■ WHAT THE EXERCISE ASKS: Copy each line of the items below, reproducing every line character for character.

■ DATA TO PROCESS:
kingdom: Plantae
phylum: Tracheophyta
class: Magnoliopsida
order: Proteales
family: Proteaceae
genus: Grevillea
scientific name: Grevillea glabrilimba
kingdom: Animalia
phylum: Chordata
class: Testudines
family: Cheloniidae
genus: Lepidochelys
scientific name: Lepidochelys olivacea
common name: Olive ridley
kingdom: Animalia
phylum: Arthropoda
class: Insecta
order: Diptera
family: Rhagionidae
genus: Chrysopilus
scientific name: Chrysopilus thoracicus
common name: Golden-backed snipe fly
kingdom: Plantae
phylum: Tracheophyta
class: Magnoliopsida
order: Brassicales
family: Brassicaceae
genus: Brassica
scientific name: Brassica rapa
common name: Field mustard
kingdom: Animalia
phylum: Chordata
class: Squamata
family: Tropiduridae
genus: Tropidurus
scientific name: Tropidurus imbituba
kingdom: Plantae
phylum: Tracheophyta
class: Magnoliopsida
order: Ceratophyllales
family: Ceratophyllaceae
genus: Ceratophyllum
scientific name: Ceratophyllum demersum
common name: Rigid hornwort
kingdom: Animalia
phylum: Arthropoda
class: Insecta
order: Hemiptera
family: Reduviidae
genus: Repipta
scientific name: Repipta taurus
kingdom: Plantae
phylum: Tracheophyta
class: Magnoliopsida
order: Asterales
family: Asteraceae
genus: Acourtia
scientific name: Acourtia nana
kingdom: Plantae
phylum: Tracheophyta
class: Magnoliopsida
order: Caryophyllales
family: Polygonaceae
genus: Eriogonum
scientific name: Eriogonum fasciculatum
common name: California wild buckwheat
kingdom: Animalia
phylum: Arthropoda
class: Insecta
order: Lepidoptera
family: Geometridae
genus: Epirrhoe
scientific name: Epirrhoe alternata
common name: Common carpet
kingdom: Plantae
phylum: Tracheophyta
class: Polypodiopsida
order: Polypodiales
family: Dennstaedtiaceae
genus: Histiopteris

■ OUTPUT:
kingdom: Plantae
phylum: Tracheophyta
class: Magnoliopsida
order: Proteales
family: Proteaceae
genus: Grevillea
scientific name: Grevillea glabrilimba
kingdom: Animalia
phylum: Chordata
class: Testudines
family: Cheloniidae
genus: Lepidochelys
scientific name: Lepidochelys olivacea
common name: Olive ridley
kingdom: Animalia
phylum: Arthropoda
class: Insecta
order: Diptera
family: Rhagionidae
genus: Chrysopilus
scientific name: Chrysopilus thoracicus
common name: Golden-backed snipe fly
kingdom: Plantae
phylum: Tracheophyta
class: Magnoliopsida
order: Brassicales
family: Brassicaceae
genus: Brassica
scientific name: Brassica rapa
common name: Field mustard
kingdom: Animalia
phylum: Chordata
class: Squamata
family: Tropiduridae
genus: Tropidurus
scientific name: Tropidurus imbituba
kingdom: Plantae
phylum: Tracheophyta
class: Magnoliopsida
order: Ceratophyllales
family: Ceratophyllaceae
genus: Ceratophyllum
scientific name: Ceratophyllum demersum
common name: Rigid hornwort
kingdom: Animalia
phylum: Arthropoda
class: Insecta
order: Hemiptera
family: Reduviidae
genus: Repipta
scientific name: Repipta taurus
kingdom: Plantae
phylum: Tracheophyta
class: Magnoliopsida
order: Asterales
family: Asteraceae
genus: Acourtia
scientific name: Acourtia nana
kingdom: Plantae
phylum: Tracheophyta
class: Magnoliopsida
order: Caryophyllales
family: Polygonaceae
genus: Eriogonum
scientific name: Eriogonum fasciculatum
common name: California wild buckwheat
kingdom: Animalia
phylum: Arthropoda
class: Insecta
order: Lepidoptera
family: Geometridae
genus: Epirrhoe
scientific name: Epirrhoe alternata
common name: Common carpet
kingdom: Plantae
phylum: Tracheophyta
class: Polypodiopsida
order: Polypodiales
family: Dennstaedtiaceae
genus: Histiopteris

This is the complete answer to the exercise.